9. Türkiye Lisansüstü Çalışmalar Kongresi, Kocaeli, Türkiye, 15 Nisan 2021, cilt.3, ss.14-34
Modern fiziğin günümüzdeki en çarpıcı keşfi kuşkusuz kuantum teorisinin ortaya atılmasıdır. XIX. yüzyılın başından itibaren şekillenmeye başlayan kuantum teorisinin ilk adımını, 1900 yılında Max Planck tarafından gerçekleştirilen ‘kara cisim ışıması’ deneyi sonucu radyasyonun paketçikler (kuanta) halinde yayıldığının keşfi teşkil eder.
Ardından Albert Einstein’in foto-elektrik olayına dair deneyleri ve meşhur çift yarık deneyi gibi kuantum teorisinin
farklı yönleri birbirinden bağımsız pek çok teste tabi tutulmuş ve günümüzde atom-altı gerçekliğin neredeyse
tartışmasız bir açıklaması haline gelmiştir. Bu tebliğde, kuantum teorisinin fizikî yönünden ziyade gerçekliğe dair
tasavvurumuzu etkileyen felsefî yönüne mercek tutulmak suretiyle kelâm ilminin en temel esası olan ispât-ı vâcip
meselesine getirebileceği yeni açılımların imkân ve sınırlılık zemini değerlendirilmiştir. Kelâmcıların ispât-ı vâcip
konusunda kullandığı ‘hudûs delili’ ya da ‘kozmolojik argüman’ın dayandığı fiziksel paradigmanın sürekli değiştiği
göz önünde bulundurulunca, kuantum teorisinin değerlendirilmesi hususunun kelâm ilminin dinamizmi açısından ehemmiyeti haiz olduğu anlaşılmaktadır.
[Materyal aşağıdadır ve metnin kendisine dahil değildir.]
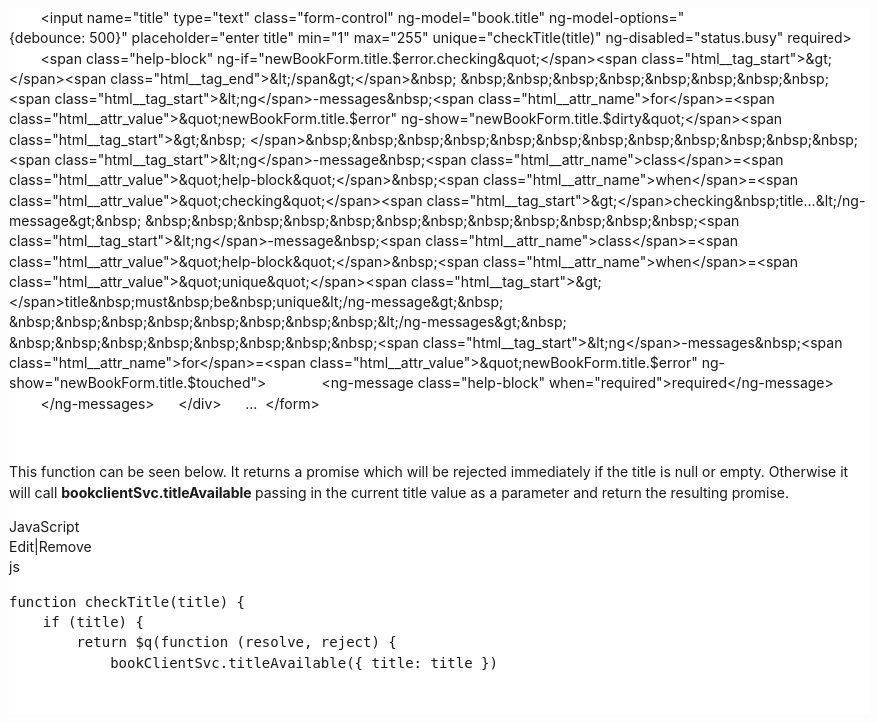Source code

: &nbsp;&nbsp;&nbsp;&nbsp;&nbsp;&nbsp;&nbsp;&nbsp;<span class="html__tag_start">&lt;input</span>&nbsp;<span class="html__attr_name">name</span>=<span class="html__attr_value">&quot;title&quot;</span>&nbsp;<span class="html__attr_name">type</span>=<span class="html__attr_value">&quot;text&quot;</span>&nbsp;<span class="html__attr_name">class</span>=<span class="html__attr_value">&quot;form-control&quot;</span>&nbsp;<span class="html__attr_name">ng-model</span>=<span class="html__attr_value">&quot;book.title&quot;</span>&nbsp;<span class="html__attr_name">ng-model-options</span>=<span class="html__attr_value">&quot;{debounce:&nbsp;500}&quot;</span>&nbsp;<span class="html__attr_name">placeholder</span>=<span class="html__attr_value">&quot;enter&nbsp;title&quot;</span>&nbsp;<span class="html__attr_name">min</span>=<span class="html__attr_value">&quot;1&quot;</span>&nbsp;<span class="html__attr_name">max</span>=<span class="html__attr_value">&quot;255&quot;</span>&nbsp;<span class="html__attr_name">unique</span>=<span class="html__attr_value">&quot;checkTitle(title)&quot;</span>&nbsp;<span class="html__attr_name">ng-disabled</span>=<span class="html__attr_value">&quot;status.busy&quot;</span>&nbsp;required<span class="html__tag_start">&gt;&nbsp;
</span>&nbsp;&nbsp;&nbsp;&nbsp;&nbsp;&nbsp;&nbsp;&nbsp;<span class="html__tag_start">&lt;span</span>&nbsp;<span class="html__attr_name">class</span>=<span class="html__attr_value">&quot;help-block&quot;</span>&nbsp;<span class="html__attr_name">ng-if</span>=<span class="html__attr_value">&quot;newBookForm.title.$error.checking&quot;</span><span class="html__tag_start">&gt;</span><span class="html__tag_end">&lt;/span&gt;</span>&nbsp;
&nbsp;&nbsp;&nbsp;&nbsp;&nbsp;&nbsp;&nbsp;&nbsp;<span class="html__tag_start">&lt;ng</span>-messages&nbsp;<span class="html__attr_name">for</span>=<span class="html__attr_value">&quot;newBookForm.title.$error&quot;</span>&nbsp;<span class="html__attr_name">ng-show</span>=<span class="html__attr_value">&quot;newBookForm.title.$dirty&quot;</span><span class="html__tag_start">&gt;&nbsp;
</span>&nbsp;&nbsp;&nbsp;&nbsp;&nbsp;&nbsp;&nbsp;&nbsp;&nbsp;&nbsp;&nbsp;&nbsp;<span class="html__tag_start">&lt;ng</span>-message&nbsp;<span class="html__attr_name">class</span>=<span class="html__attr_value">&quot;help-block&quot;</span>&nbsp;<span class="html__attr_name">when</span>=<span class="html__attr_value">&quot;checking&quot;</span><span class="html__tag_start">&gt;</span>checking&nbsp;title...&lt;/ng-message&gt;&nbsp;
&nbsp;&nbsp;&nbsp;&nbsp;&nbsp;&nbsp;&nbsp;&nbsp;&nbsp;&nbsp;&nbsp;&nbsp;<span class="html__tag_start">&lt;ng</span>-message&nbsp;<span class="html__attr_name">class</span>=<span class="html__attr_value">&quot;help-block&quot;</span>&nbsp;<span class="html__attr_name">when</span>=<span class="html__attr_value">&quot;unique&quot;</span><span class="html__tag_start">&gt;</span>title&nbsp;must&nbsp;be&nbsp;unique&lt;/ng-message&gt;&nbsp;
&nbsp;&nbsp;&nbsp;&nbsp;&nbsp;&nbsp;&nbsp;&nbsp;&lt;/ng-messages&gt;&nbsp;
&nbsp;&nbsp;&nbsp;&nbsp;&nbsp;&nbsp;&nbsp;&nbsp;<span class="html__tag_start">&lt;ng</span>-messages&nbsp;<span class="html__attr_name">for</span>=<span class="html__attr_value">&quot;newBookForm.title.$error&quot;</span>&nbsp;<span class="html__attr_name">ng-show</span>=<span class="html__attr_value">&quot;newBookForm.title.$touched&quot;</span><span class="html__tag_start">&gt;&nbsp;
</span>&nbsp;&nbsp;&nbsp;&nbsp;&nbsp;&nbsp;&nbsp;&nbsp;&nbsp;&nbsp;&nbsp;&nbsp;<span class="html__tag_start">&lt;ng</span>-message&nbsp;<span class="html__attr_name">class</span>=<span class="html__attr_value">&quot;help-block&quot;</span>&nbsp;<span class="html__attr_name">when</span>=<span class="html__attr_value">&quot;required&quot;</span><span class="html__tag_start">&gt;</span>required&lt;/ng-message&gt;&nbsp;
&nbsp;&nbsp;&nbsp;&nbsp;&nbsp;&nbsp;&nbsp;&nbsp;&lt;/ng-messages&gt;&nbsp;
&nbsp;&nbsp;&nbsp;&nbsp;<span class="html__tag_end">&lt;/div&gt;</span>&nbsp;
&nbsp;&nbsp;&nbsp;&nbsp;...&nbsp;
<span class="html__tag_end">&lt;/form&gt;</span></pre>
</div>
</div>
</div>
<div class="endscriptcode">&nbsp;</div>
<p>This function can be seen below. It returns a promise which will be rejected immediately if the title&nbsp;is null or empty. Otherwise it will call
<strong>bookclientSvc.titleAvailable </strong>passing in the current title value as a parameter and return the resulting promise.&nbsp;</p>
<div class="scriptcode">
<div class="pluginEditHolder" pluginCommand="mceScriptCode">
<div class="title"><span>JavaScript</span></div>
<div class="pluginLinkHolder"><span class="pluginEditHolderLink">Edit</span>|<span class="pluginRemoveHolderLink">Remove</span></div>
<span class="hidden">js</span>
<pre class="hidden">function checkTitle(title) {
    if (title) {
        return $q(function (resolve, reject) {
            bookClientSvc.titleAvailable({ title: title })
Bu suretle tebliğin esas amacı kuantum teorisinin kendi mahiyeti
itibariyle tahlili değil, kelâm ilmine sağlayabileceği potansiyellerdir. Öncelikle kuantum fiziğinin gelişim süreci
kısa bir şekilde tasvir edilerek, teorinin kelâm ilmi ve Tanrı’nın varlığını ispat sadedinde önemli olabileceği düşünülen gözlemcinin rolü, belirsizlik ilkesi, yerel olmama gibi fenomenleri barındıran Kopenhag yorumu üzerinden
bir değerlendirmesi yapılmıştır. Söz konusu değerlendirmeler genel olarak; kuantum belirsizliklerini belirlemede Tanrı’nın rolü, kuantum boşlukları ve Tanrısal etkinlik, kuantum fenomenleri ve mucizelerin imkânı, kötülük
problemi ve kuantum alanı gibi teolojik alana taalluku olan hususlar üzerinden ilerlemiştir. Süreksiz bir doğa ve
indeterminist bir yapıyı öngören kuantum teorisinin kelâmın hudûs-i âlem, hüsün-kubuh, halku ef‘âli’l-‘ibâd gibi
temel meselelerinde yeni ufuklar açacağını düşünüyoruz.